> _Extract to read_:
Nandita Haksar has been fiercely voicing her opinions, setting precedence in human rights and humanitarian law. Her journey in the evolution of human rights activism in the country started from her student days at Jawaharlal Nehru University (JNU), back in the 1970s.
Today Haksar is worried about a new kind of menace — fake news as propounded by digital media. She is also concerened about the impact of saffronisation on education and literature, Haksar believes that freedom of speech and expression is under threat in today’s political clime.
Author of several books such as Nagaland File: A Question of Human Rights (1984); Who Are the Nagas (2011); ABC of Naga Culture and Civilization: A Resource Book (2011); The Judgement That Never Came: Army Rule in Northeast India (co-authored with Sebastian Hongray) (2011); Across the Chicken Neck: Travels in Northeast India (2013) and The Many Faces of Kashmiri Nationalism: From the Cold War to the Present Day (2015), Haksar spoke to Newsd in an exclusive chat.
An active participant in women’s movements for the last three decades, Haksar has played a noteworthy part in the historic evolution of human rights activism in the country. As a writer, teacher and lawyer, she has contributed immensely to the development of a rights-based perspective on complex Indian political issues.
Of her notable works, she has represented the victims of army atrocity by exposing the human rights violence in north-east India, bringing the Naga movement to the fore, and brutality on Kashmir. She has campaigned both nationally and internationally against Armed Forces (Special Powers) Act, supporting the right to self-determination.
In 2003, Haksar, a human rights lawyer, rescued another Parliament attack convict SAR Geelani from the gallows while she also led a “Save Afzal Guru” campaign.
A prolific writer, Haksar has written innumerable articles In both nationals and international dailies and journals and is the author of several books,
One of the most disturbing trends in journalism is misinformation and its impact on the financial and political world. Political leaders like Donald Trump are trying to normalise post-truth and fake news as legitimate political concepts.
Fake news is not new. In the past, many journalists concerned with incorrect reporting tried to expose the bias, prejudice and falsity of mainstream journalism. For example, Lies of our Times was a monthly magazine brought out between 1990-1994, which acted as a watchdog of the New York Times.
However, the impact of digital technology has impacted the news coverage of all news and opinions. False/fake news gets wide coverage by sheer repetition through tweets and re-tweets; or false videos and Facebook.
That is why channels like Al Jazeera, RT and in India, Rajya Sabha TV, are very important; and many of these channels have excellent reviews of mainstream media coverage of major events.

> _Required work_:
1) Please recast the records, starting at the line that contains "Человек-паук: Вдали от" and ending at the last line of the records, as a JSON list of strings, one string per line. Leave out blank lines and the pictures.
2) Continue the text on Nandita Haksar and fake news from the point where it stops.
The records that follow have no connection to the text about Nandita Haksar.

> _Data for processing_:
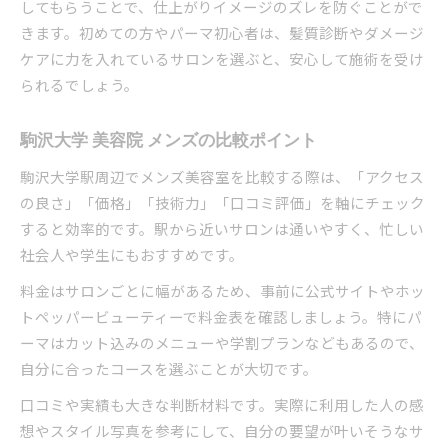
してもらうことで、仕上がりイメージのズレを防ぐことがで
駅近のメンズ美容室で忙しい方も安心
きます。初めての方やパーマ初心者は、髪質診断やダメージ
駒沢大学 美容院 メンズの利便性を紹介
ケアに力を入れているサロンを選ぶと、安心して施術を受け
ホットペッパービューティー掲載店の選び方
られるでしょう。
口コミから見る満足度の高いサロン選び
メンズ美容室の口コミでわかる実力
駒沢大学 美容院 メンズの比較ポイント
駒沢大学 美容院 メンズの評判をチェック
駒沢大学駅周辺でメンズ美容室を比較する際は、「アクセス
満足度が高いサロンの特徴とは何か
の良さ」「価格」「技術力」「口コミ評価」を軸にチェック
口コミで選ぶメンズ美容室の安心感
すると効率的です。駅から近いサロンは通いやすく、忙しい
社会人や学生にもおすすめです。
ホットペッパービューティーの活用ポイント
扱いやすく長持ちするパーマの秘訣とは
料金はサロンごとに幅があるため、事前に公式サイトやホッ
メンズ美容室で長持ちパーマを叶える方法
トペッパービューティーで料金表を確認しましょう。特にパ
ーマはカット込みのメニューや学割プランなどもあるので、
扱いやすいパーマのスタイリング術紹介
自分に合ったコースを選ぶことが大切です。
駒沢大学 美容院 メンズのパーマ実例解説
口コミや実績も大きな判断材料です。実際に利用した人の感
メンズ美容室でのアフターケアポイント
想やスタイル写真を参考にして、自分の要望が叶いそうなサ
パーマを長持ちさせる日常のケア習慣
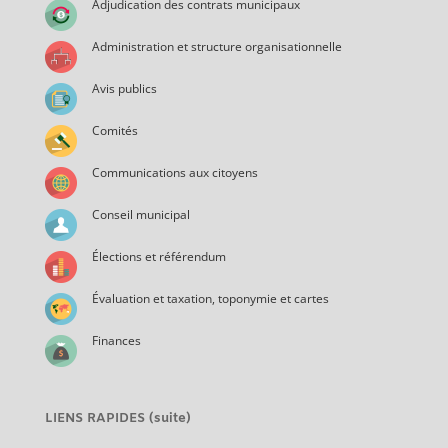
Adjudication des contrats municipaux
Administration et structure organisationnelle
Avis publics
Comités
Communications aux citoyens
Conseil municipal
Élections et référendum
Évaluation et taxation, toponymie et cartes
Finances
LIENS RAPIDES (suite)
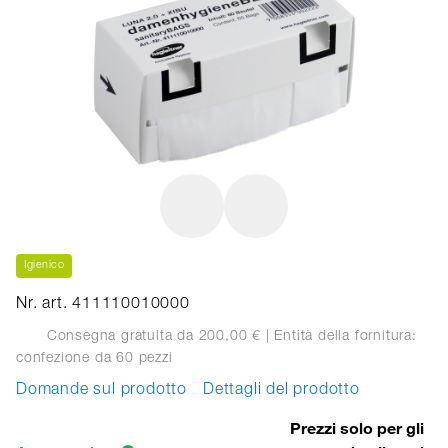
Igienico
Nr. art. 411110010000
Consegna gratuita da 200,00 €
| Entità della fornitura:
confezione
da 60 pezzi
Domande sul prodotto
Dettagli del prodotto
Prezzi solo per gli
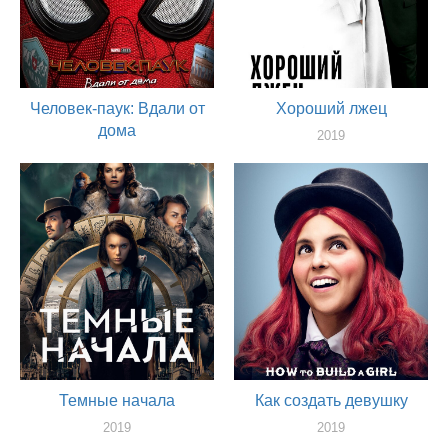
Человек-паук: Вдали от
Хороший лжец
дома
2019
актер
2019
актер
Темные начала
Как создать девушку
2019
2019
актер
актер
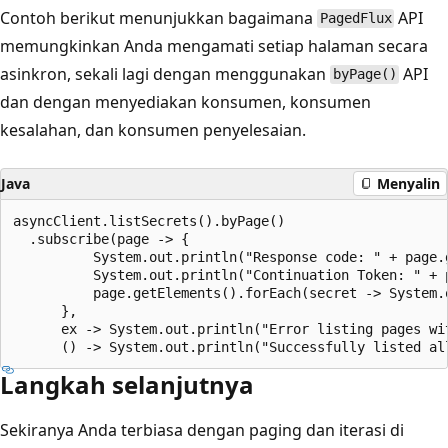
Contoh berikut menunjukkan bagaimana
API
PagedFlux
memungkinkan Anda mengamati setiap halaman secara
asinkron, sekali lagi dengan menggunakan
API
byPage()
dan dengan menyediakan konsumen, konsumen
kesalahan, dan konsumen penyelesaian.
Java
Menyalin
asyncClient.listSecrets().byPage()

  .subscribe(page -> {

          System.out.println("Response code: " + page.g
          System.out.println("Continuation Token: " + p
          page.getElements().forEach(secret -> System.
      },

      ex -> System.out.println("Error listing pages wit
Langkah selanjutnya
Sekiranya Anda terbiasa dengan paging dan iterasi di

> _Responses by task_:
1)
[
  "Человек-паук: Вдали от",
  "Хороший лжец",
  "дома",
  "2019",
  "актер",
  "2019",
  "актер",
  "Темные начала",
  "Как создать девушку",
  "2019",
  "2019",
  "актер",
  "актер",
  "Contoh berikut menunjukkan bagaimana",
  "API",
  "PagedFlux",
  "memungkinkan Anda mengamati setiap halaman secara",
  "asinkron, sekali lagi dengan menggunakan",
  "API",
  "byPage()",
  "dan dengan menyediakan konsumen, konsumen",
  "kesalahan, dan konsumen penyelesaian.",
  "Java",
  "Menyalin",
  "asyncClient.listSecrets().byPage()",
  "  .subscribe(page -> {",
  "          System.out.println(\"Response code: \" + page.g",
  "          System.out.println(\"Continuation Token: \" + p",
  "          page.getElements().forEach(secret -> System.",
  "      },",
  "      ex -> System.out.println(\"Error listing pages wit",
  "Langkah selanjutnya",
  "Sekiranya Anda terbiasa dengan paging dan iterasi di"
]

2)
The response from the people about whom I have written has been good and often heartwarming. I was really happy with the reception in Kashmir for my ‘Many faces of Kashmiri Nationalism: From the Cold War to the Present Day’ (2015) and ‘Across the Chicken Neck: Travels across the North East’ (2013). But I wish there had been more discussion on the issues raised in the two books in the mainstream media. My latest book, ‘The Exodus is Not Over: Migrations from the Ruptured Homelands of Northeast India’ (2016) has had good response from the migrants themselves; for many, this was the first book they had ever read.
However, I feel disturbed that the mainstream media react to the stories with sympathy and pity rather than use the books to create a better understanding of the problems I have documented. For instance, I recorded the story of Aamir, a Muslim man from Delhi who was framed in a series of false cases and was acquitted. Most people, especially from the majority community, have been moved by the story but not outraged by the fact that so many young Muslim men are being tortured, jailed in false cases.
I cannot say how the saffronization of education in India is affecting fiction but I do know non-fiction writers have been deeply affected. Saffronization has affected the public discourse in the media. It has also seriously endangered freedom of speech and expression. So many writers of non-fiction have been killed or trolled or attacked for writing views which are not in consonance with the Hindutva lot.
It is virtually impossible to have a public debate to challenge the Saffron brigade’s notion of nationalism. It is impossible to discuss the historical role played by historical figures like Shivaji, Aurangzeb or even to have a meaningful and academic discussion on Hinduism.
The possibilities of such discussion are being closed by the Saffron brigade which makes a virtue of abstinence, the image of an “Indian” woman as a stereo-typical ‘sati-savitri’ and with the kind of censorships in films, the Romeo brigades and moral policing it will be virtually impossible for women to speak out.
This question has too many assumptions. Who is blindly adopting western feminism? And what is western feminism? Within feminism, there are many ideological positions: liberal feminists, radical feminists, Marxist feminists, socialist feminists and those feminists who are concerned with ecology.
Speaking for my generation of feminists most of us came from a left background and we always saw the links between class and patriarchy. Even if we came from elite backgrounds the cases we took up were invariably of economically poor and politically powerless women: Mathura, Rameeza Bee, Santhal tribal women etc. However, the Left, including the feminists with some honourable exceptions did not take up the issue of caste oppression and its links to patriarchy.
(Nandita Haksar is a speaker at the Dehradun Community Literature Festival (DCLF) to be held from April 19-April 22 in Dehradun. Newsd is digital media partner for DCLF 2017)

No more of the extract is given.